The untold truth of the Myers Briggs test

If you know your INTJ from your ENFP, chances are you’re familiar with the MBTI — the Myers-Briggs Personality Type Indicator or MBTI, that categorizes and defines what kind of personality you might have, based on a self-administered test. The quiz (which isn’t too different from a typical internet questionnaire), was developed by Isabel Myers and her mother Katherine, who were intrigued by Carl Jung’s theory of personality types, and they felt the theory might be useful in real life. The test is made of four different scales: Extraversion – Introversion; Sensing – Intuition; Thinking – Feeling; and Judging – Perceiving (via Very Well Mind). The test, which is available here, yields 16 different personality types based on a person’s tendency towards the different characteristics.

About two million people take it annually, officially, at the request of organizations and educational institutions, as well as recreationally, but there is a problem: psychologists say the test is actually meaningless (via Vox). University of Pennsylvania’s Adam Grant is a longtime critic of the test and tells Vox that “There’s just no evidence behind it. The characteristics measured by the test have almost no predictive power on how happy you’ll be in a situation, how you’ll perform at your job, or how happy you’ll be in your marriage.”

The Myers Briggs test has been discredited

In a column published by Psychology Today, Claremont McKenna College psychology professor Ronald E Riggio says that while the test may have been inspired by Jungian theory, its foundation rests on Isabel Myers’ interpretation of that theory. Riggio also says there are structural problems with the MBTI, including the fact that it only offers test-takers binary questions – meaning, two choices. If you take the test a few times, and you change a few answers in the extraversion vs introversion section for instance, you go from being an extravert to an introvert. Vox reports that different results have been seen in as many as 50 percent of test takers who fill out the MBTI a second time within a five-week period. The variances, psychologists say, make it difficult to use the MBTI for anything meaningful like determining career choices, or identifying potential hires.
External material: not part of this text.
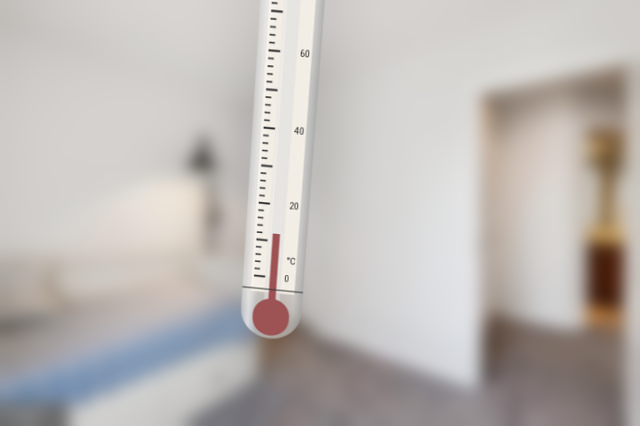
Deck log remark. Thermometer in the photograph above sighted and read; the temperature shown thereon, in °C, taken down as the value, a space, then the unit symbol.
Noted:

Still, the MBTI has its uses. Riggio writes: “Perhaps the best use for the MBTI is for self-reflection. If used as a starting point for discussing how people vary in their personalities, and emphasizing tolerance for individual differences and taking others’ perspectives, then it can be a useful tool. However, it is important that the test administrator caution against over-interpretation of the results, and discuss the limitations of the instrument” (via Psychology Today).